Start of AVAILABLE DATA

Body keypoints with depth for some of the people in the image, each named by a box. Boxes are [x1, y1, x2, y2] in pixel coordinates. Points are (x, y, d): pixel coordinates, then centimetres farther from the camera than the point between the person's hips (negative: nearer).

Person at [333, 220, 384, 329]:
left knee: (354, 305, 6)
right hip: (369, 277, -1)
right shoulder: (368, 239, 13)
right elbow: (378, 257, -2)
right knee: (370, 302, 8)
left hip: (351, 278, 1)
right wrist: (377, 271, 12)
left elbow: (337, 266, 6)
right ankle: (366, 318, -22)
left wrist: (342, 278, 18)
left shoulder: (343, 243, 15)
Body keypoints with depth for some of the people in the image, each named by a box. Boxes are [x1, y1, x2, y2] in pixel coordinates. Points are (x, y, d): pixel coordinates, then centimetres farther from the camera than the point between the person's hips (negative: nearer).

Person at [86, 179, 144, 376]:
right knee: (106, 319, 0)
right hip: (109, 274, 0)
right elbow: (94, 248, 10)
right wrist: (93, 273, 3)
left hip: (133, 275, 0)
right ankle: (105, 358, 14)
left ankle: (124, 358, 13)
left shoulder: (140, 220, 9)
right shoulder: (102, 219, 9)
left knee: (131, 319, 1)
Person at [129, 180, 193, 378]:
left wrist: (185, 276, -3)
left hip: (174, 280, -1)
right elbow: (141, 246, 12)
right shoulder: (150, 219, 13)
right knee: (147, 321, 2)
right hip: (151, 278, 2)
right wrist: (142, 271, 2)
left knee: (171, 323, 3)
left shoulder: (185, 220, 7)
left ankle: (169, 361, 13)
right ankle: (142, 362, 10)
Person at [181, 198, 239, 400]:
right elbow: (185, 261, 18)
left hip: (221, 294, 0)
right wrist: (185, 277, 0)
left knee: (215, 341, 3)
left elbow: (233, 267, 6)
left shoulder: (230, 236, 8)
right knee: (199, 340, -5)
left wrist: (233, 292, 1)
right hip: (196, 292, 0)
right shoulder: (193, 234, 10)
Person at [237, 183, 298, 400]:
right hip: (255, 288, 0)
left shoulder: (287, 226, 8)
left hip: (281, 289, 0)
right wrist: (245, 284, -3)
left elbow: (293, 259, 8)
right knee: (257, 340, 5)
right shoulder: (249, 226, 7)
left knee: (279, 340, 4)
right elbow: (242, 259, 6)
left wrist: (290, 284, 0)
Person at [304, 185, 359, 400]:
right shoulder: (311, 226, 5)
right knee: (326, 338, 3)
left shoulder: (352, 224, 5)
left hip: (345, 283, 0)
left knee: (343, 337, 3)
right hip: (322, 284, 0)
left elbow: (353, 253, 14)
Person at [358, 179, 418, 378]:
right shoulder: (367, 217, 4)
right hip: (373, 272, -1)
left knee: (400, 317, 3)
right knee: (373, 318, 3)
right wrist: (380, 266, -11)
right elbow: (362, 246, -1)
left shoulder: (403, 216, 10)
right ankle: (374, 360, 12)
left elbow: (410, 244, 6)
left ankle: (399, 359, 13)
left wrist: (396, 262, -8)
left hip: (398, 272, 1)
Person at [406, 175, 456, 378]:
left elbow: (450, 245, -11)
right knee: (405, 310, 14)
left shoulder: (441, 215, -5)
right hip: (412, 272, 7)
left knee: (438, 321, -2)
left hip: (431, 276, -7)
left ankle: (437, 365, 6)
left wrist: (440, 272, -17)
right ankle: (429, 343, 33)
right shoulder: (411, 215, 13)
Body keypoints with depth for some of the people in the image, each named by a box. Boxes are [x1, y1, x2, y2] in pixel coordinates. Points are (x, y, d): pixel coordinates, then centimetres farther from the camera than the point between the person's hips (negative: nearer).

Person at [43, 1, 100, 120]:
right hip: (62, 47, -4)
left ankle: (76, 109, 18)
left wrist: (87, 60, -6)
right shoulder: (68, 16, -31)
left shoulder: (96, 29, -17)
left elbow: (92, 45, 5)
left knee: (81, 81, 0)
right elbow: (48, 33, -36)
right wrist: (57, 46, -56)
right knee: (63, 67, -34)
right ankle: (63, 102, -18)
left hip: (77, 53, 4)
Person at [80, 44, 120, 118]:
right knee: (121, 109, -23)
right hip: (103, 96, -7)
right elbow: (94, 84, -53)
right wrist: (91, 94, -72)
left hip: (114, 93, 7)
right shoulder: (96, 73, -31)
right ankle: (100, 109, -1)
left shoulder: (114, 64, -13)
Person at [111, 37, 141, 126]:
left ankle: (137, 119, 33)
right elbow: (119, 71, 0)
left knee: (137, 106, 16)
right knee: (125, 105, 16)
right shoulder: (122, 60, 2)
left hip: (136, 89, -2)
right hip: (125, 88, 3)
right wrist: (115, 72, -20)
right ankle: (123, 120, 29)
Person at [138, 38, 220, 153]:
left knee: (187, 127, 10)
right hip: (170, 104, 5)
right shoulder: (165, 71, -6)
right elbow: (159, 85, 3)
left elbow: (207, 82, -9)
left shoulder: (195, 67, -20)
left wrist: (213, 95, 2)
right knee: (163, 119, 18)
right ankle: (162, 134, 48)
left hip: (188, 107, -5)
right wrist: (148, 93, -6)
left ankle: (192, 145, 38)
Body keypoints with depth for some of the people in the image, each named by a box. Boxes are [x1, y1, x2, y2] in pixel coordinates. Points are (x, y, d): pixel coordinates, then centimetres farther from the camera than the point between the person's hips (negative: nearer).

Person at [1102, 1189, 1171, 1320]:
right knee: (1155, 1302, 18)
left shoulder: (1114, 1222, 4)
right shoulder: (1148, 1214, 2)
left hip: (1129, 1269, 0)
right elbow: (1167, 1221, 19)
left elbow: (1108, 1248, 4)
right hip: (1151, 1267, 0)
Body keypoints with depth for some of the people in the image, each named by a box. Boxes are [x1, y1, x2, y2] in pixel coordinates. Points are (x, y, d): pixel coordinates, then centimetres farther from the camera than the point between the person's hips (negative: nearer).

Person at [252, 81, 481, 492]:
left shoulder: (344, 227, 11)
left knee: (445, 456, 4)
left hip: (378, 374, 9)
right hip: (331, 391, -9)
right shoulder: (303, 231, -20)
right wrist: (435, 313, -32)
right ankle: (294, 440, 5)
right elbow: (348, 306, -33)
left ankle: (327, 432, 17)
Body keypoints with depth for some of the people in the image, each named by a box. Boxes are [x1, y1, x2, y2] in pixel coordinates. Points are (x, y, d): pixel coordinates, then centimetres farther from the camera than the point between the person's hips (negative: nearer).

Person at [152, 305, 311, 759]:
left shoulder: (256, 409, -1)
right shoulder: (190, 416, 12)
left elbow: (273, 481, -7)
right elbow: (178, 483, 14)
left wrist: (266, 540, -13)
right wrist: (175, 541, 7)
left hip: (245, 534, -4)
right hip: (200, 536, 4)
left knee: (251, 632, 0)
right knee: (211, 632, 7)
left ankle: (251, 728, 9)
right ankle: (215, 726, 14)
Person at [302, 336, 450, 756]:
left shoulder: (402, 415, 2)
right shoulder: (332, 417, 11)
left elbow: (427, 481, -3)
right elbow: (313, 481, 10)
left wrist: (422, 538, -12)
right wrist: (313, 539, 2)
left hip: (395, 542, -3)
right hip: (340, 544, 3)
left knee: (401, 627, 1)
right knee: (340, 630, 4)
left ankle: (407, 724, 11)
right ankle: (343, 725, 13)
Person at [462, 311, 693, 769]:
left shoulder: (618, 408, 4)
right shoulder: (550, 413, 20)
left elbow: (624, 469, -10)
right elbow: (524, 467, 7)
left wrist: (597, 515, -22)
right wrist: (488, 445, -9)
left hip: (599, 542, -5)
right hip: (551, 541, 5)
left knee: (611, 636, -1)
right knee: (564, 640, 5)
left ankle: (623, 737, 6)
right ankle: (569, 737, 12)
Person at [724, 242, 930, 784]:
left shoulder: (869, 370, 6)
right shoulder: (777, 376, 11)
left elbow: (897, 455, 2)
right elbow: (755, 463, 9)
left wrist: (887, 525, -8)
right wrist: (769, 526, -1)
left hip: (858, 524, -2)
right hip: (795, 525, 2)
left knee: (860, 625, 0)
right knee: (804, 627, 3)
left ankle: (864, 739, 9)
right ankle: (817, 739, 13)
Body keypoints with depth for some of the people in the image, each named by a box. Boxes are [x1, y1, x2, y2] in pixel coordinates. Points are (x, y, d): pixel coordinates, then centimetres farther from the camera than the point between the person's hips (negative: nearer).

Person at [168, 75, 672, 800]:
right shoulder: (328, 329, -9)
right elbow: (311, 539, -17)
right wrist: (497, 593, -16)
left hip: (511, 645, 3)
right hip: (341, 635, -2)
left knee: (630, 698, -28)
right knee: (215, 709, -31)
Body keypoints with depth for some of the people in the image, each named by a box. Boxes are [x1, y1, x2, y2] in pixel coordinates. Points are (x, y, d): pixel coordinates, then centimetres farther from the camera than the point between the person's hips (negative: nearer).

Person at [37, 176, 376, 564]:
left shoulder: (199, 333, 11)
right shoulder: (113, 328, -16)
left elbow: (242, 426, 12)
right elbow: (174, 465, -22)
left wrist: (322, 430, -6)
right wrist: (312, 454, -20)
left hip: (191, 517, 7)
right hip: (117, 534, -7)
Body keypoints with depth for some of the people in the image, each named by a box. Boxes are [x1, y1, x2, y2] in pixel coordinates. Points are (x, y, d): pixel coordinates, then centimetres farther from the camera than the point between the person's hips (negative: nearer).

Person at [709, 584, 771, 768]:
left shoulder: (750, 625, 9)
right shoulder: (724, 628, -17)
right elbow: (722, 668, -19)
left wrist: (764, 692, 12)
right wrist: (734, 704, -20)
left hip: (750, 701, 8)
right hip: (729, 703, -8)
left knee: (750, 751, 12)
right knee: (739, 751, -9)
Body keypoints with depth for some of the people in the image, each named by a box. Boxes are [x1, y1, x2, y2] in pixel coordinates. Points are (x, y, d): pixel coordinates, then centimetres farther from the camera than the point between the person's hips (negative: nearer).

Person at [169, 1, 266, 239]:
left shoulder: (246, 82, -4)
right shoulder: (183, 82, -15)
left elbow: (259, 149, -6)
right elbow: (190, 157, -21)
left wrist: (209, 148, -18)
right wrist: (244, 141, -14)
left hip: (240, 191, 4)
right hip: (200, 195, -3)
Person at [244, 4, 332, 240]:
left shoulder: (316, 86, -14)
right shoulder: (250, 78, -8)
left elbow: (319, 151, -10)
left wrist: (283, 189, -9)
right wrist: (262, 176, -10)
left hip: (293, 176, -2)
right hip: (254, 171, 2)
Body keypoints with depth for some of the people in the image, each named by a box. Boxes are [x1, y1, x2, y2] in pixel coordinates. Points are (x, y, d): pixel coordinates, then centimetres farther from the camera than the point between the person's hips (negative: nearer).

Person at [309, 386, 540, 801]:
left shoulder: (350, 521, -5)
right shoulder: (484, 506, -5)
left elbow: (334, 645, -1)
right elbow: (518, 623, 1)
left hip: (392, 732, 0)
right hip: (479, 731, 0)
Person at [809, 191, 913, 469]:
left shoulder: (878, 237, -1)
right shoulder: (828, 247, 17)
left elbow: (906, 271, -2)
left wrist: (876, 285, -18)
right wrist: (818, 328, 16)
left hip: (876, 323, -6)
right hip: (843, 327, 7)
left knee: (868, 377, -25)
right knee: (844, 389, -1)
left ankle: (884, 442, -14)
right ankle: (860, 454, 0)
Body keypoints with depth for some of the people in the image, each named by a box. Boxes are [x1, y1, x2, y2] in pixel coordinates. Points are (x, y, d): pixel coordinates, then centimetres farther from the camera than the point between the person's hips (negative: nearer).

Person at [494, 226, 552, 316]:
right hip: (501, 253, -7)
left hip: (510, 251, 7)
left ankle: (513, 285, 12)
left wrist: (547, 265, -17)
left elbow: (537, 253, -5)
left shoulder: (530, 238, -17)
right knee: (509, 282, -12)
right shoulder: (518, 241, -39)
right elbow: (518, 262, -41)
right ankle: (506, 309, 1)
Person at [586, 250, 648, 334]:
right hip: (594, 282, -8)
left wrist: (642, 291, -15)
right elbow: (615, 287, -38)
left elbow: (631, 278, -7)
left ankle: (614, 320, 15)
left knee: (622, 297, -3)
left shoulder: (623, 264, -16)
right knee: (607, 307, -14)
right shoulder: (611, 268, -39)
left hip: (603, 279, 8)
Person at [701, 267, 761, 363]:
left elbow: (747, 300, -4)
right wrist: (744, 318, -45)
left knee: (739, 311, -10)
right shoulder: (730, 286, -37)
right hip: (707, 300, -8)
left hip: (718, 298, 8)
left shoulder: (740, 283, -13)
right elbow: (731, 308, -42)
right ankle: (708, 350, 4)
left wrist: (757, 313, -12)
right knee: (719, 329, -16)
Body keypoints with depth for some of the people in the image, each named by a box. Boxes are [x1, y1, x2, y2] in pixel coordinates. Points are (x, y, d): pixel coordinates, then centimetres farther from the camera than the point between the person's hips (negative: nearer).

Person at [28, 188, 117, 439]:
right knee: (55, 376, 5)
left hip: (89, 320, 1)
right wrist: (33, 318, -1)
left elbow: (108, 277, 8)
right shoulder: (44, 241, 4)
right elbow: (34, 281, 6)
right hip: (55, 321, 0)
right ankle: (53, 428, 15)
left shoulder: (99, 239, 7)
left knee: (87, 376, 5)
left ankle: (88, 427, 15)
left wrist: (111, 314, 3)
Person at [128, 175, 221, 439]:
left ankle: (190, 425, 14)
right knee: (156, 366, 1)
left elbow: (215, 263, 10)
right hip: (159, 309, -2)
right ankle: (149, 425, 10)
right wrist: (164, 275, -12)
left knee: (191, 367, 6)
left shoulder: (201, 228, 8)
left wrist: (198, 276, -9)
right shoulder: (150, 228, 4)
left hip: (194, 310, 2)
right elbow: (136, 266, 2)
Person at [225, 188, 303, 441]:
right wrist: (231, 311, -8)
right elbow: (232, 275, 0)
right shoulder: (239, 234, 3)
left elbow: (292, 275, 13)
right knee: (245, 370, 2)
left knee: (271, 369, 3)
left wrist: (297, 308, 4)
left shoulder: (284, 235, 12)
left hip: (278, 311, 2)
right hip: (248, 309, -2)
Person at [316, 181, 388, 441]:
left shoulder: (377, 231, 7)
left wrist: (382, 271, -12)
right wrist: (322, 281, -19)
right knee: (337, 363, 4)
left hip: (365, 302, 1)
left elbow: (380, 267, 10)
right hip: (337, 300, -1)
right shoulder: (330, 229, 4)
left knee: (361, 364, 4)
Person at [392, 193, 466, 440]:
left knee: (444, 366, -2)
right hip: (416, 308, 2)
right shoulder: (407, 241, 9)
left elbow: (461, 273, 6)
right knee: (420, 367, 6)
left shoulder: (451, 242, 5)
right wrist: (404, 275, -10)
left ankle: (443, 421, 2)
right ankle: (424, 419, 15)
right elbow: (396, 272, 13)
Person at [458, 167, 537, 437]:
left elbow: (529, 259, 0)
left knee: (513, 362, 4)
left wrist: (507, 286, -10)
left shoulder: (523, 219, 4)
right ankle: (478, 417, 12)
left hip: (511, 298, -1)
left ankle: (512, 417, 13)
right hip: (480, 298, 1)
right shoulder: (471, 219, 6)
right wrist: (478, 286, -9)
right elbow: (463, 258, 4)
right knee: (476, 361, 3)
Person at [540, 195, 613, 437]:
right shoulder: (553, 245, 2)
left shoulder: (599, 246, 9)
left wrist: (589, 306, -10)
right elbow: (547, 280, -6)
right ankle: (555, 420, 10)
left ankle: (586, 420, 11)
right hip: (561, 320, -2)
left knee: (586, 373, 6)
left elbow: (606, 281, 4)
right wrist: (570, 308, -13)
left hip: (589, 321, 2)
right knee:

End of AVAILABLE DATA

## TASK TO COMPLETE
Above are the records. Copy the lines beginning at the one that has "right ankle: (478, 417, 12)" and ending with the one that has "right wrist: (570, 308, -13)", unchanged.

## RESULT BELOW
right ankle: (478, 417, 12)
left hip: (511, 298, -1)
left ankle: (512, 417, 13)
right hip: (480, 298, 1)
right shoulder: (471, 219, 6)
right wrist: (478, 286, -9)
right elbow: (463, 258, 4)
right knee: (476, 361, 3)
Person at [540, 195, 613, 437]:
right shoulder: (553, 245, 2)
left shoulder: (599, 246, 9)
left wrist: (589, 306, -10)
right elbow: (547, 280, -6)
right ankle: (555, 420, 10)
left ankle: (586, 420, 11)
right hip: (561, 320, -2)
left knee: (586, 373, 6)
left elbow: (606, 281, 4)
right wrist: (570, 308, -13)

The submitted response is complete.